■ Ejercicios
1. Indica si cada afirmación coincide con el texto sobre la diputada Graciela Domínguez Nava. Responde sí o no y cita entre comillas las palabras del texto que lo deciden.
(a) Graciela Domínguez Nava es originaria de Culiacán.
(b) El distrito 01 abarca los municipios de Mazatlán, Concordia, El Rosario y Escuinapa.
(c) En la portada del díptico se lee la frase "Por amor al hueso".
2. Contesta estas preguntas según el texto sobre la diputada Graciela Domínguez Nava:
(a) ¿En qué partido militó antes de la cuarta transformación?
(b) ¿En qué papel está impreso el díptico?
(c) ¿Quiénes dejan las hojas en las puertas de los domicilios?
3. Transcribe literalmente todo lo que va desde "La hoy diputada" hasta "sur de Sinaloa." en el texto sobre la diputada Graciela Domínguez Nava.

■ Texto del ejercicio

- No es ni de aquí ni de allá, como la india María
Xicoténcatl Barajas
Beneficiaria de la política desde antes de la cuarta transformación, cuando militó en el extinto PRD que siempre negoció con el viejo régimen del PRIAN, principalmente en los tiempos en que gobernó Jesús Aguilar Padilla y Mario López Valdez.
La hoy diputada federal de MORENA, Graciela Domínguez Nava, parece andar fuera de órbita y en su desenfrenada e ilusa pretensión de ser gobernadora de Sinaloa o cuando menos alcaldesa de Culiacán, invade los distritos electorales y abandona a su suerte a los habitantes del sur de Sinaloa.
La originaria de Chametla y vecina de Culiacán desde su época de estudiante, desplegó una campaña de distribución masiva de panfletos impresos con los supuestos beneficios que ha traído como diputada federal, sin embargo, tiene abandonado el distrito que debiese representar, el 01 que abarca los municipios de Mazatlán, Concordia, El Rosario y Escuinapa, regiones que están que arden por la violencia, la falta de empleos, la crisis económica y muchas carencias más a las que la legisladora no les gestiona atención por andar en proselitismo anticipado, promoviendo su imagen en colonias de Culiacán donde ni la conocen, incluso, las que no están enclavadas en el distrito local del cual fue también diputada y que nunca regresó.
Así, volando por las calles como basura se ven las hojas sueltas que dejan en las puertas de los domicilios de la capital del estado las cuadrillas de jóvenes que reparten como confeti las papeletas plagadas de auto adulaciones.
“Por amor al pueblo”, es la frase que puede leerse en la portada del díptico a todo color y en papel bond, sin embargo, hay quienes de inmediato refutan y dicen: ¡será por amor al hueso!, porque la política morenista anda desorbitada y como la india María, no es “ni de aquí ni de allá”, es pues, afirman, una oportunista de la política que está tirando la atarraya para ver que pesca a rio revuelto y seguir disfrutando de las mieles del poder y los suculentos sueldos que recibe con dinero del pueblo.

■ Datos de coordenadas de puntos clave
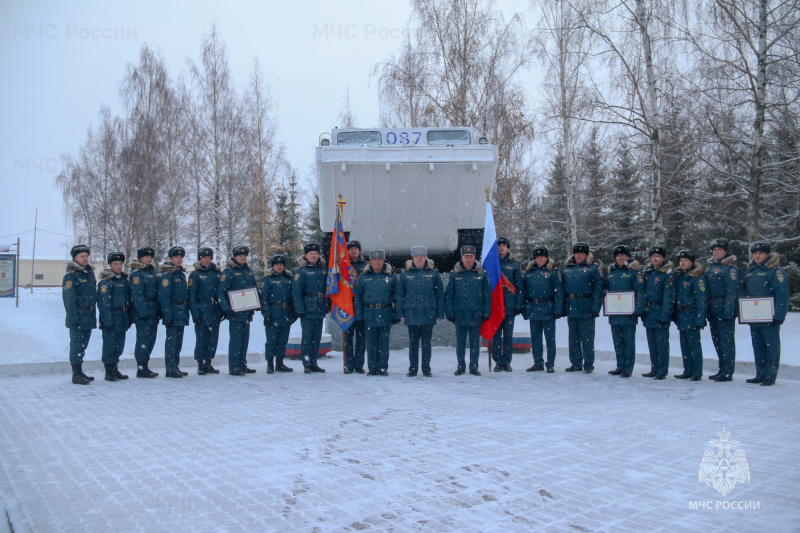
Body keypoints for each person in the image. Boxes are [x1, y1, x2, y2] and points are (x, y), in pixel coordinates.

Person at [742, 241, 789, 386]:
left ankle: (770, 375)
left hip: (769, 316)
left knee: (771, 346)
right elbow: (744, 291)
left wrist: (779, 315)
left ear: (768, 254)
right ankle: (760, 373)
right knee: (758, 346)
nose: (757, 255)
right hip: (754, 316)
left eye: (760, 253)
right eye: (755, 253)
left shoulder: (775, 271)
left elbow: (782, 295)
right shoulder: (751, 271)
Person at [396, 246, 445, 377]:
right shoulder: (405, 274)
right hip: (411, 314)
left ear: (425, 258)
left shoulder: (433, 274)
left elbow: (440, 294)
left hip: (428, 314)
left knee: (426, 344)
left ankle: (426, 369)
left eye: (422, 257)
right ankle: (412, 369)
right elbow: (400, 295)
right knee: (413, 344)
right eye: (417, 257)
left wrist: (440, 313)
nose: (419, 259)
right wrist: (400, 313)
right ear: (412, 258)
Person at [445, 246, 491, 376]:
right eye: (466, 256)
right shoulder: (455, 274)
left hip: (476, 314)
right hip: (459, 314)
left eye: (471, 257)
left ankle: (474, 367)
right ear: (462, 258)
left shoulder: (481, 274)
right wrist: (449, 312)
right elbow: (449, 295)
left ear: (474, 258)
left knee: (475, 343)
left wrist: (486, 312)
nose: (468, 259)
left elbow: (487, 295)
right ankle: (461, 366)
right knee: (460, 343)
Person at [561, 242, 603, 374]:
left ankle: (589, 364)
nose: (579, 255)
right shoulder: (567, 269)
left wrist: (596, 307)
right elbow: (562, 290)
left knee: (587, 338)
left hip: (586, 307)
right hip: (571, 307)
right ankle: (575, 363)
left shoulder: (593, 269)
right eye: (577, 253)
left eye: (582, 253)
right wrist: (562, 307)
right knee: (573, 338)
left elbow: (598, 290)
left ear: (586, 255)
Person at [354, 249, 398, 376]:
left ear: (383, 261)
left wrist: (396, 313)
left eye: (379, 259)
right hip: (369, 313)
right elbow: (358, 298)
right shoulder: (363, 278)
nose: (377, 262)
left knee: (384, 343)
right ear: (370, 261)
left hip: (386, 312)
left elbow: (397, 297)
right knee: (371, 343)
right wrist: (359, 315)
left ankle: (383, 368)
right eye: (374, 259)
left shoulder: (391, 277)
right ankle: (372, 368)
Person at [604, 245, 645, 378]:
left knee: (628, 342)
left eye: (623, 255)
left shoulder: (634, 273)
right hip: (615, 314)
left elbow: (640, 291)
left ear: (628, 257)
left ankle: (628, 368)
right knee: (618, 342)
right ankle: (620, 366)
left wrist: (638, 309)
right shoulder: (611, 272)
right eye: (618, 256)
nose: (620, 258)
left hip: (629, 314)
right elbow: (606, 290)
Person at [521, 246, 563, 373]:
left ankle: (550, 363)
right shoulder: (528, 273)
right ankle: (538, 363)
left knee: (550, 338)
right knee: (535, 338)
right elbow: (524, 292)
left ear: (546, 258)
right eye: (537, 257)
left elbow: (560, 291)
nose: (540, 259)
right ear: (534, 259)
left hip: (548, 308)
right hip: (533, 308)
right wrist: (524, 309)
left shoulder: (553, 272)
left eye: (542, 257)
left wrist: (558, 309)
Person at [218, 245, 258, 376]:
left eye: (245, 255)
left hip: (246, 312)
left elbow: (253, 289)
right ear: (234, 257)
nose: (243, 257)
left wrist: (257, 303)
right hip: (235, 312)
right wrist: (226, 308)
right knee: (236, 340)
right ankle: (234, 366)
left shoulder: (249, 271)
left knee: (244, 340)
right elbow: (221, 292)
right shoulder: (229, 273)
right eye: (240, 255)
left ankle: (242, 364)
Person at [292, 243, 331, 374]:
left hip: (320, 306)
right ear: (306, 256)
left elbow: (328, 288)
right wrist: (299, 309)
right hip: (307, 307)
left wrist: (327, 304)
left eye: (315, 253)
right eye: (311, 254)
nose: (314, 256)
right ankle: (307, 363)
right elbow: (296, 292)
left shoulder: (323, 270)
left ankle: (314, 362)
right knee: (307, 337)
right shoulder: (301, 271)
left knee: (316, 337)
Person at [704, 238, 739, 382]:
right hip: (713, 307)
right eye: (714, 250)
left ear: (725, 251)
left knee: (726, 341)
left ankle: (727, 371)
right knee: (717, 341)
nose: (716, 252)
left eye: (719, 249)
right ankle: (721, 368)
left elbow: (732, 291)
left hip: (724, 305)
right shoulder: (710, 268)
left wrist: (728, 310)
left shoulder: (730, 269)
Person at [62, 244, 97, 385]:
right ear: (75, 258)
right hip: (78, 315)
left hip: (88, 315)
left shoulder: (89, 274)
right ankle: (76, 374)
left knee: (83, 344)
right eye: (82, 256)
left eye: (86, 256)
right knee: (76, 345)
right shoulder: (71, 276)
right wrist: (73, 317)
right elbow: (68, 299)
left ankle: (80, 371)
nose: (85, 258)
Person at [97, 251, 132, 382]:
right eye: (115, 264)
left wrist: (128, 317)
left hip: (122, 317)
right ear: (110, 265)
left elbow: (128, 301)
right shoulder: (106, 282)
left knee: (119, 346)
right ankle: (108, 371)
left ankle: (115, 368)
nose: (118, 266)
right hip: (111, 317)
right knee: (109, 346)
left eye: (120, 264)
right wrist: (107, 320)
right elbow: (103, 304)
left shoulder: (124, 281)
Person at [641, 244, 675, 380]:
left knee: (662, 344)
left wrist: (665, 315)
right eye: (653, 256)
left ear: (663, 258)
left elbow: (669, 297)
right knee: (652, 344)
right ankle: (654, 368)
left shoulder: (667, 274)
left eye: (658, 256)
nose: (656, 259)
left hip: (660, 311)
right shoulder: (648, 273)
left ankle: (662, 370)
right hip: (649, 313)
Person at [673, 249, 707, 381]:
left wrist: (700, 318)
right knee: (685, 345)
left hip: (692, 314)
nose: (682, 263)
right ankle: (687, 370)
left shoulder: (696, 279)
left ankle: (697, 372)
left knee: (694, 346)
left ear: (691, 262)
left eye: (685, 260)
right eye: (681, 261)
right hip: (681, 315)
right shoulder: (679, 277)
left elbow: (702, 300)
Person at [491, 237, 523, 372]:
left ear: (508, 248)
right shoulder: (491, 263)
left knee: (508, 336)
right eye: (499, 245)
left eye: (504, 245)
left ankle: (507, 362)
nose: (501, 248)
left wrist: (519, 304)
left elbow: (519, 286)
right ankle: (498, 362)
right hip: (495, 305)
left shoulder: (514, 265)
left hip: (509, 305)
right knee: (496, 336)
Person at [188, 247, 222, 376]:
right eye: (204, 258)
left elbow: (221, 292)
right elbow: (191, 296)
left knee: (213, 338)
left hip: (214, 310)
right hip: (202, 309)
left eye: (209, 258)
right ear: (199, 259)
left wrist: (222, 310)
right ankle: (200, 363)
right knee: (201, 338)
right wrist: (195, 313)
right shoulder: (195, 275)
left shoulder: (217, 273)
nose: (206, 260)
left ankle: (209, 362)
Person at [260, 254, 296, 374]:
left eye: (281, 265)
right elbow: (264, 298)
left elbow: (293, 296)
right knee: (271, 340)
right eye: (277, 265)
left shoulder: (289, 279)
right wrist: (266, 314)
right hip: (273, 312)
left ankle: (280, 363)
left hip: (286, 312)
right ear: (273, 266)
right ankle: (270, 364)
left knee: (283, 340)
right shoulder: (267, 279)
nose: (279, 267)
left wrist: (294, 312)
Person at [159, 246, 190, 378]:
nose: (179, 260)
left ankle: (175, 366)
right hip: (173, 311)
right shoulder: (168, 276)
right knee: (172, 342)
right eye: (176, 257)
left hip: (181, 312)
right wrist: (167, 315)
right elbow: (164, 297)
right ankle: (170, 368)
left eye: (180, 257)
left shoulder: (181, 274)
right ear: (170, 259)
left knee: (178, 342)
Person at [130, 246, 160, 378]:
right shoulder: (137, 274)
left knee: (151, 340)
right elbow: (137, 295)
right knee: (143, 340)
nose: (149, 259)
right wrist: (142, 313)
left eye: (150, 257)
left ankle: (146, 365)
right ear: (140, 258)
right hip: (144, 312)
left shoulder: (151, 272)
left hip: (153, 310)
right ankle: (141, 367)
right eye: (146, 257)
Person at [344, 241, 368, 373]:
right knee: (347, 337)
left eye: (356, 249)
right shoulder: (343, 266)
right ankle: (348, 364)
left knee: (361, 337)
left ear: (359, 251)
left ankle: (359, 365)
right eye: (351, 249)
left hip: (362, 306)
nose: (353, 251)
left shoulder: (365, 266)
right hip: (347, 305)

...

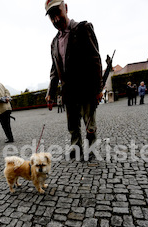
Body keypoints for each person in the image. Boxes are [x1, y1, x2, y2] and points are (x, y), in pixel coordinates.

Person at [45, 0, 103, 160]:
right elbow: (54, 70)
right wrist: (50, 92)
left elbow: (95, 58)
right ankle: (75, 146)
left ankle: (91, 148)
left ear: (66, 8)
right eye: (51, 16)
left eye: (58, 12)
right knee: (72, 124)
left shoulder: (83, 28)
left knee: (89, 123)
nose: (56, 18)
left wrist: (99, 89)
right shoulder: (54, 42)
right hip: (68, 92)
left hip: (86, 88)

■ Tus respuestas
1.
(a) No: «La originaria de Chametla y vecina de Culiacán desde su época de estudiante».
(b) Sí: «el 01 que abarca los municipios de Mazatlán, Concordia, El Rosario y Escuinapa».
(c) No: «“Por amor al pueblo”, es la frase que puede leerse en la portada del díptico».

2.
(a) En el extinto PRD.
(b) En papel bond, a todo color.
(c) Las cuadrillas de jóvenes.

3.
La hoy diputada federal de MORENA, Graciela Domínguez Nava, parece andar fuera de órbita y en su desenfrenada e ilusa pretensión de ser gobernadora de Sinaloa o cuando menos alcaldesa de Culiacán, invade los distritos electorales y abandona a su suerte a los habitantes del sur de Sinaloa.